■ **WORK TASK**:
When you reproduce the entries below, keep each one exact and drop any pictures.
——
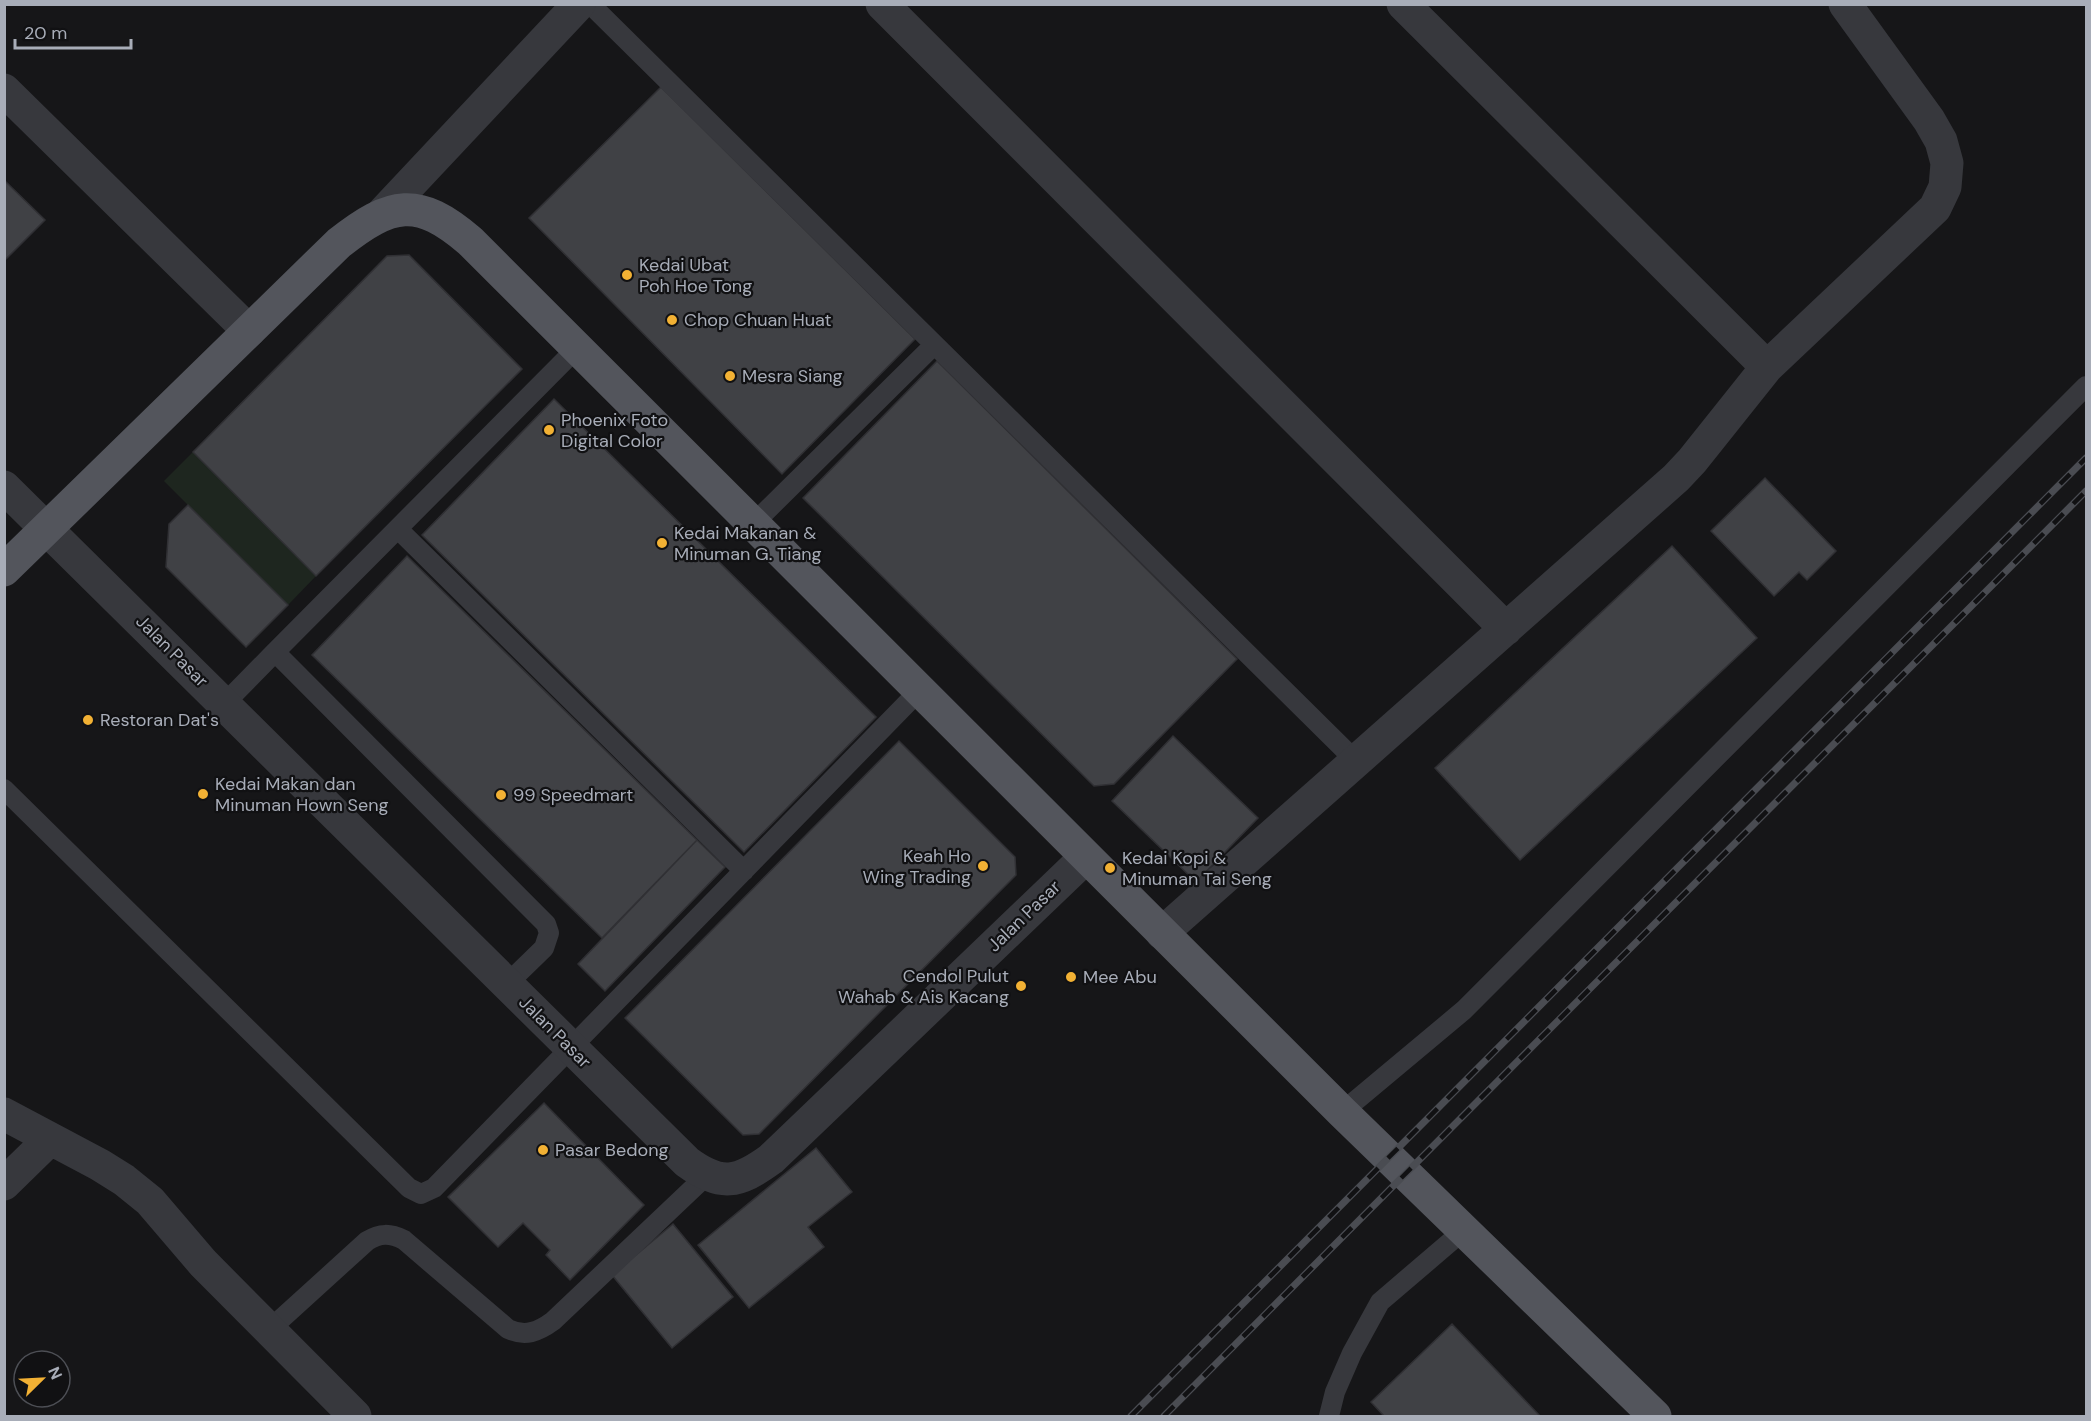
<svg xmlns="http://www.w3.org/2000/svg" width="2091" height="1421" viewBox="0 0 2091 1421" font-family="'DM Sans',sans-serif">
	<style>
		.green { fill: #1e261f }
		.building { fill: #404145; stroke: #303034; stroke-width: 1.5 }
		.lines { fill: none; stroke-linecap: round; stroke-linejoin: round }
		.lane { stroke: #37383d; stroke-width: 20 }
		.street { stroke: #37383d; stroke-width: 33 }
		.primary { stroke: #53555c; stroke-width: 33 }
		.rail-casing { stroke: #4a4c52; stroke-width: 7 }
		.rail { stroke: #111113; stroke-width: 4.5; stroke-dasharray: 14; stroke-linecap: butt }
		.poi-dot { fill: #f2b134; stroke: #111113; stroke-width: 2 }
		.labels { text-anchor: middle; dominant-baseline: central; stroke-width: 4.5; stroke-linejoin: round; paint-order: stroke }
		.poi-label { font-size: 18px; fill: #a8adb8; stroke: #111113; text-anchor: start }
		.street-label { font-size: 18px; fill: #a8adb8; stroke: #111113 }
	</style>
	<rect width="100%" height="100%" fill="#161618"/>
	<!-- green -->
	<path class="green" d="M193,452L316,576L288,605L164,481Z"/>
	<!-- building -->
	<path class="building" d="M661,87L915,339L782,474L529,218Z
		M4,180L45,220L4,261Z
		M409,255L522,369L316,576L193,452L387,256Z
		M937,361L1237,659L1114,784L1094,786L803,498Z
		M554,399L876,717L744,852L422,535Z
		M1765,478L1836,551L1807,580L1799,572L1774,596L1711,531Z
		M188,505L288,605L246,647L166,567L169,524Z
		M1672,546L1757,638L1520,860L1435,768Z
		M407,556L697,840L602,938L312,655Z
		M1173,736L1258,818L1196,882L1112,801Z
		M899,741L1015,857L1016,875L759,1134L743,1135L625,1018Z
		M697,840L725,867L605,991L578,964Z
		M544,1103L644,1205L570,1280L546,1255L550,1250L523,1223L498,1247L448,1197Z
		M816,1148L852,1192L808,1227L824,1247L749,1308L698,1245Z
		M673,1224L733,1297L672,1348L612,1275Z
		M1452,1324L1540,1416H1384L1371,1402Z"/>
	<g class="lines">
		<!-- lane -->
		<path class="lane" d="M590,4L1356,761
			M753,524L934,345
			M398,529L744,871
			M275,652L577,348
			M225,703L275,652L546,924L549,933L544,948L507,984
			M4,789L409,1188L421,1194L434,1188L919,691
			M1342,1112L1464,1010L2086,386
			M269,1330L367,1241C380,1233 390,1233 404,1240L508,1329C525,1337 538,1332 553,1321L707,1175
			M1329,1416L1335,1392L1352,1353L1380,1302L1463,1231"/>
		<!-- street -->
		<path class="street" d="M882,4L1506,629
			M1403,4L1767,367
			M4,90L249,331
			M381,215L579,4
			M4,487L687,1162C721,1187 738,1183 771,1159L1086,857
			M1162,933L1676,478L1692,461L1767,367L1935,208L1945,187L1947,163L1941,141L1929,120L1845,4
			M4,1114L100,1165L124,1180L150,1201L203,1263L355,1416
			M4,1184L50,1139"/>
		<!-- primary -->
		<path class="primary" d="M4,570L339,243C391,202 418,196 470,241L1342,1112L1655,1416"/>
		<!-- rail casing -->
		<g class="rail-casing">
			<path id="rail" d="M1131,1416L2086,458
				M1164,1416L2086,491"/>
		</g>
		<!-- rail -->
		<use href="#rail" class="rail"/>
	</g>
	<!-- markers -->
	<g class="poi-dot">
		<circle cx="627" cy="275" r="6"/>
		<circle cx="672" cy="320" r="6"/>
		<circle cx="730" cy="376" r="6"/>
		<circle cx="549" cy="430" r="6"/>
		<circle cx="662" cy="543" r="6"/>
		<circle cx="88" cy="720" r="6"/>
		<circle cx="203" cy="794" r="6"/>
		<circle cx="501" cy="795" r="6"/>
		<circle cx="983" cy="866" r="6"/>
		<circle cx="1110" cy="868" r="6"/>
		<circle cx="1071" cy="977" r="6"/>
		<circle cx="1021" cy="986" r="6"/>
		<circle cx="543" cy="1150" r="6"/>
	</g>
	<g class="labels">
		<!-- poi labels -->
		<g class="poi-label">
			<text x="639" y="265">Kedai Ubat<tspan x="639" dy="21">Poh Hoe Tong</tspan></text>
			<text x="684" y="320">Chop Chuan Huat</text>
			<text x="742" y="376">Mesra Siang</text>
			<text x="561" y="420">Phoenix Foto<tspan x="561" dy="21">Digital Color</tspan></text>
			<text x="674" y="533">Kedai Makanan &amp;<tspan x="674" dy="21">Minuman G. Tiang</tspan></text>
			<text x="100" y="720">Restoran Dat's</text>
			<text x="215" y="784">Kedai Makan dan<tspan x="215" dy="21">Minuman Hown Seng</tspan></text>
			<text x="513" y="795">99 Speedmart</text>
			<text x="971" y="856" text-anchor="end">Keah Ho<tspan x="971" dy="21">Wing Trading</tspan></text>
			<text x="1122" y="858">Kedai Kopi &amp;<tspan x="1122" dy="21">Minuman Tai Seng</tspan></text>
			<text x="1009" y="976" text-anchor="end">Cendol Pulut<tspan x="1009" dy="21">Wahab &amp; Ais Kacang</tspan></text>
			<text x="1083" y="977">Mee Abu</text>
			<text x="555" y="1150">Pasar Bedong</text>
		</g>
		<!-- street labels -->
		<g class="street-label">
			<text transform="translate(172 651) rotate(45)">Jalan Pasar</text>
			<text transform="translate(1024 916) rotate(-44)">Jalan Pasar</text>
			<text transform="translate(555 1032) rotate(45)">Jalan Pasar</text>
		</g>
	</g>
	<!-- border -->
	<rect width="2091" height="1421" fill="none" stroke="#a8adb8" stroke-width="12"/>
	<!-- north arrow -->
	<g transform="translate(42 1379) rotate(66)"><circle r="28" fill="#111113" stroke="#4d4f55" stroke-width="1.5"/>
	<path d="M0-4.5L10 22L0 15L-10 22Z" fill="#f2b134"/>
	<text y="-9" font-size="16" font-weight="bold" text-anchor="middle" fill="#a8adb8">N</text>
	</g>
	<!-- scale -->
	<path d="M15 39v9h116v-9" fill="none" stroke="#a8adb8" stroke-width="3"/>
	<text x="24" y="39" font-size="18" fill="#a8adb8" stroke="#111113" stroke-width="4.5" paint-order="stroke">20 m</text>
</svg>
——
■ **YOUR SOLUTION**:
<svg xmlns="http://www.w3.org/2000/svg" width="2091" height="1421" viewBox="0 0 2091 1421" font-family="'DM Sans',sans-serif">
	<style>
		.green { fill: #1e261f }
		.building { fill: #404145; stroke: #303034; stroke-width: 1.5 }
		.lines { fill: none; stroke-linecap: round; stroke-linejoin: round }
		.lane { stroke: #37383d; stroke-width: 20 }
		.street { stroke: #37383d; stroke-width: 33 }
		.primary { stroke: #53555c; stroke-width: 33 }
		.rail-casing { stroke: #4a4c52; stroke-width: 7 }
		.rail { stroke: #111113; stroke-width: 4.5; stroke-dasharray: 14; stroke-linecap: butt }
		.poi-dot { fill: #f2b134; stroke: #111113; stroke-width: 2 }
		.labels { text-anchor: middle; dominant-baseline: central; stroke-width: 4.5; stroke-linejoin: round; paint-order: stroke }
		.poi-label { font-size: 18px; fill: #a8adb8; stroke: #111113; text-anchor: start }
		.street-label { font-size: 18px; fill: #a8adb8; stroke: #111113 }
	</style>
	<rect width="100%" height="100%" fill="#161618"/>
	<!-- green -->
	<path class="green" d="M193,452L316,576L288,605L164,481Z"/>
	<!-- building -->
	<path class="building" d="M661,87L915,339L782,474L529,218Z
		M4,180L45,220L4,261Z
		M409,255L522,369L316,576L193,452L387,256Z
		M937,361L1237,659L1114,784L1094,786L803,498Z
		M554,399L876,717L744,852L422,535Z
		M1765,478L1836,551L1807,580L1799,572L1774,596L1711,531Z
		M188,505L288,605L246,647L166,567L169,524Z
		M1672,546L1757,638L1520,860L1435,768Z
		M407,556L697,840L602,938L312,655Z
		M1173,736L1258,818L1196,882L1112,801Z
		M899,741L1015,857L1016,875L759,1134L743,1135L625,1018Z
		M697,840L725,867L605,991L578,964Z
		M544,1103L644,1205L570,1280L546,1255L550,1250L523,1223L498,1247L448,1197Z
		M816,1148L852,1192L808,1227L824,1247L749,1308L698,1245Z
		M673,1224L733,1297L672,1348L612,1275Z
		M1452,1324L1540,1416H1384L1371,1402Z"/>
	<g class="lines">
		<!-- lane -->
		<path class="lane" d="M590,4L1356,761
			M753,524L934,345
			M398,529L744,871
			M275,652L577,348
			M225,703L275,652L546,924L549,933L544,948L507,984
			M4,789L409,1188L421,1194L434,1188L919,691
			M1342,1112L1464,1010L2086,386
			M269,1330L367,1241C380,1233 390,1233 404,1240L508,1329C525,1337 538,1332 553,1321L707,1175
			M1329,1416L1335,1392L1352,1353L1380,1302L1463,1231"/>
		<!-- street -->
		<path class="street" d="M882,4L1506,629
			M1403,4L1767,367
			M4,90L249,331
			M381,215L579,4
			M4,487L687,1162C721,1187 738,1183 771,1159L1086,857
			M1162,933L1676,478L1692,461L1767,367L1935,208L1945,187L1947,163L1941,141L1929,120L1845,4
			M4,1114L100,1165L124,1180L150,1201L203,1263L355,1416
			M4,1184L50,1139"/>
		<!-- primary -->
		<path class="primary" d="M4,570L339,243C391,202 418,196 470,241L1342,1112L1655,1416"/>
		<!-- rail casing -->
		<g class="rail-casing">
			<path id="rail" d="M1131,1416L2086,458
				M1164,1416L2086,491"/>
		</g>
		<!-- rail -->
		<use href="#rail" class="rail"/>
	</g>
	<!-- markers -->
	<g class="poi-dot">
		<circle cx="627" cy="275" r="6"/>
		<circle cx="672" cy="320" r="6"/>
		<circle cx="730" cy="376" r="6"/>
		<circle cx="549" cy="430" r="6"/>
		<circle cx="662" cy="543" r="6"/>
		<circle cx="88" cy="720" r="6"/>
		<circle cx="203" cy="794" r="6"/>
		<circle cx="501" cy="795" r="6"/>
		<circle cx="983" cy="866" r="6"/>
		<circle cx="1110" cy="868" r="6"/>
		<circle cx="1071" cy="977" r="6"/>
		<circle cx="1021" cy="986" r="6"/>
		<circle cx="543" cy="1150" r="6"/>
	</g>
	<g class="labels">
		<!-- poi labels -->
		<g class="poi-label">
			<text x="639" y="265">Kedai Ubat<tspan x="639" dy="21">Poh Hoe Tong</tspan></text>
			<text x="684" y="320">Chop Chuan Huat</text>
			<text x="742" y="376">Mesra Siang</text>
			<text x="561" y="420">Phoenix Foto<tspan x="561" dy="21">Digital Color</tspan></text>
			<text x="674" y="533">Kedai Makanan &amp;<tspan x="674" dy="21">Minuman G. Tiang</tspan></text>
			<text x="100" y="720">Restoran Dat's</text>
			<text x="215" y="784">Kedai Makan dan<tspan x="215" dy="21">Minuman Hown Seng</tspan></text>
			<text x="513" y="795">99 Speedmart</text>
			<text x="971" y="856" text-anchor="end">Keah Ho<tspan x="971" dy="21">Wing Trading</tspan></text>
			<text x="1122" y="858">Kedai Kopi &amp;<tspan x="1122" dy="21">Minuman Tai Seng</tspan></text>
			<text x="1009" y="976" text-anchor="end">Cendol Pulut<tspan x="1009" dy="21">Wahab &amp; Ais Kacang</tspan></text>
			<text x="1083" y="977">Mee Abu</text>
			<text x="555" y="1150">Pasar Bedong</text>
		</g>
		<!-- street labels -->
		<g class="street-label">
			<text transform="translate(172 651) rotate(45)">Jalan Pasar</text>
			<text transform="translate(1024 916) rotate(-44)">Jalan Pasar</text>
			<text transform="translate(555 1032) rotate(45)">Jalan Pasar</text>
		</g>
	</g>
	<!-- border -->
	<rect width="2091" height="1421" fill="none" stroke="#a8adb8" stroke-width="12"/>
	<!-- north arrow -->
	<g transform="translate(42 1379) rotate(66)"><circle r="28" fill="#111113" stroke="#4d4f55" stroke-width="1.5"/>
	<path d="M0-4.5L10 22L0 15L-10 22Z" fill="#f2b134"/>
	<text y="-9" font-size="16" font-weight="bold" text-anchor="middle" fill="#a8adb8">N</text>
	</g>
	<!-- scale -->
	<path d="M15 39v9h116v-9" fill="none" stroke="#a8adb8" stroke-width="3"/>
	<text x="24" y="39" font-size="18" fill="#a8adb8" stroke="#111113" stroke-width="4.5" paint-order="stroke">20 m</text>
</svg>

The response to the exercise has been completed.